EXERCISE 1 — Reproduce the stretch of the Nevada travel passage from "My first stop" through "from Portland, OR.".
EXERCISE 2 — Extract each line of the records that contains the string "class".

SOURCE PASSAGE —
-*-*-

Not only did my time in Nevada provide great photographic opportunities it was also a wonderful time of contemplation. Because I had a fairly open agenda I could choose to come and go as I pleased. When you don't have wifi or netflix it's amazing how much time you wind up just thinking. While I contemplated I came to some interesting realizations about my life and who I may become as a person and where my place is. I know what I'm saying sounds maybe a little meta, but I do believe that people these days don't stop to think enough and for long enough when they do. It was like my own kind of meditation. I've also taken up writing again, a little bit at a time, but I've started again and that's really good for me.
My first stop in Nevada was Fish Lake Hot Wells near Dyer, NV. This spring features a well-built concrete tub nestled into the foothills of the Sierra's. The water gets to somewhere between 105-120*F, you can camp right near the spring and a local dirt bike club has built a sink where you can wash your dishes (VERY handy). I stayed two nights at Fish Lake allowing myself time to ride up one of the neighboring mountains then meet and visit with a nice couple from Portland, OR.
From Fishlake I went North to Spencer Hot Springs located just South of highway 50. My experience there was interesting to say the least. Upon arrival there was already a group of, at first glance, hard (other synonyms would be: scary, colorful, rough, intimidating) looking people. I found a place to park then retreated to the confines of Casper in hopes that they would leave the tub vacant so I could take a dip. A little under two hours later, after my computer battery had died from an editing frenzy, I decided to venture out to the tub. They still weren't gone, so, as the saying goes, 'if you can't beat them, join them.' This is what a lot of travel is about, breaking down borders, overcoming apprehensions, etc. Long story short, it was close to morning that I finally departed the tub for the comforts of my bed. Those colorful people turned out to be colorful in a wonderful way that I wouldn't have expected, it was a new and interesting experience. My new hot spring nickname is simply, 'Canada,' by the way...

-*-*-

DATA FOR THIS EXERCISE —

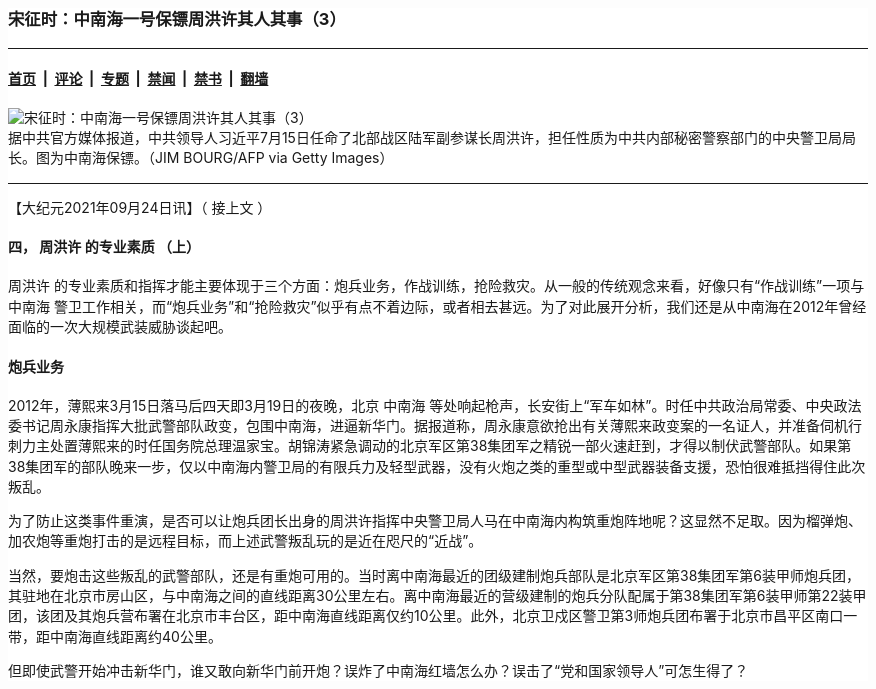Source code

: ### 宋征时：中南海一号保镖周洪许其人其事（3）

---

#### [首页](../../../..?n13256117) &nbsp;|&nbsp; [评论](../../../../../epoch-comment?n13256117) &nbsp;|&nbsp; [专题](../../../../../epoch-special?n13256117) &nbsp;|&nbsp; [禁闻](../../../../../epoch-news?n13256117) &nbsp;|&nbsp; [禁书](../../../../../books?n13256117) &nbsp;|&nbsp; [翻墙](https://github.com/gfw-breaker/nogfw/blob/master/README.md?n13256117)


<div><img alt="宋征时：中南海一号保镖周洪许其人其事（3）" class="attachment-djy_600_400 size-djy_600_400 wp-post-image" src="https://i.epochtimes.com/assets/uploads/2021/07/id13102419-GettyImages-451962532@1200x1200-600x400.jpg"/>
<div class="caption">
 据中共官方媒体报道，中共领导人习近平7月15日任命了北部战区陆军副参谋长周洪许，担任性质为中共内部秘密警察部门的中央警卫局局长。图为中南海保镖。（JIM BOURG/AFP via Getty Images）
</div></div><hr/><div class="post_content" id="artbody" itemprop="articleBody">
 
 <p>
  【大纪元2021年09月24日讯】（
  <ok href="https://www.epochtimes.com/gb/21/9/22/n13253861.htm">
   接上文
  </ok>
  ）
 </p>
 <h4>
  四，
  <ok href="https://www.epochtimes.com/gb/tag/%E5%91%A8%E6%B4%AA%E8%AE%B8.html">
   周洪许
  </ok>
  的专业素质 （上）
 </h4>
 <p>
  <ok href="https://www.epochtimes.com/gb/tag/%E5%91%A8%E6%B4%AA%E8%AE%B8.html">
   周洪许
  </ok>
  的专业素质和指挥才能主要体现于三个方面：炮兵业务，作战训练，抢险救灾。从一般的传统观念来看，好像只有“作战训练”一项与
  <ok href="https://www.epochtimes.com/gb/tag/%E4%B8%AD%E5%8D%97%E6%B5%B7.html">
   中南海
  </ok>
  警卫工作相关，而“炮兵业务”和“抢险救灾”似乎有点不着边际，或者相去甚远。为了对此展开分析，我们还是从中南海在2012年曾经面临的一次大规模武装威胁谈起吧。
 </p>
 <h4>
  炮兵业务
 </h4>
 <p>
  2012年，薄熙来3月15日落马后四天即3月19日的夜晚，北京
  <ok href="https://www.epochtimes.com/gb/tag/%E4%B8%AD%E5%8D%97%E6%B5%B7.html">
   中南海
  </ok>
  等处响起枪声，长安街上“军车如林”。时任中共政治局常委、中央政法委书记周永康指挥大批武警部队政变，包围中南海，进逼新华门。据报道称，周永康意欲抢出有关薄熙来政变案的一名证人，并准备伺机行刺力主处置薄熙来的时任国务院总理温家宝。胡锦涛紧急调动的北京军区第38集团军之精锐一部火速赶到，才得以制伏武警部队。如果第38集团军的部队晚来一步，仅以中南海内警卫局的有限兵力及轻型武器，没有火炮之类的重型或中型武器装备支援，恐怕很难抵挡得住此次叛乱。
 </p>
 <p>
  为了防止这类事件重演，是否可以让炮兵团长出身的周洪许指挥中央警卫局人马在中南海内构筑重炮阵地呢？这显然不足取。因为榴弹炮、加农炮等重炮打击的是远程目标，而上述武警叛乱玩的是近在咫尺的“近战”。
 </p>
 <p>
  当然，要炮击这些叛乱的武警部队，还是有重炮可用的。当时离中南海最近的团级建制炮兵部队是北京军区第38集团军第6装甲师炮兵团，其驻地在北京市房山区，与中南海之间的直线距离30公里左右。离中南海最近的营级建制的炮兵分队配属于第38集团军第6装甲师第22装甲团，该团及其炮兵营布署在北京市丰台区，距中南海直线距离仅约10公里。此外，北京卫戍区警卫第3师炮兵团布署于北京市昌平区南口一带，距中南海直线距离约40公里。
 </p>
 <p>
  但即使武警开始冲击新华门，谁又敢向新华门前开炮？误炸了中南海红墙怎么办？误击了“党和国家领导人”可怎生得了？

-*-*-

YOUR RESPONSE 1 —
My first stop in Nevada was Fish Lake Hot Wells near Dyer, NV. This spring features a well-built concrete tub nestled into the foothills of the Sierra's. The water gets to somewhere between 105-120*F, you can camp right near the spring and a local dirt bike club has built a sink where you can wash your dishes (VERY handy). I stayed two nights at Fish Lake allowing myself time to ride up one of the neighboring mountains then meet and visit with a nice couple from Portland, OR.

YOUR RESPONSE 2 —
<div><img alt="宋征时：中南海一号保镖周洪许其人其事（3）" class="attachment-djy_600_400 size-djy_600_400 wp-post-image" src="https://i.epochtimes.com/assets/uploads/2021/07/id13102419-GettyImages-451962532@1200x1200-600x400.jpg"/>
<div class="caption">
</div></div><hr/><div class="post_content" id="artbody" itemprop="articleBody">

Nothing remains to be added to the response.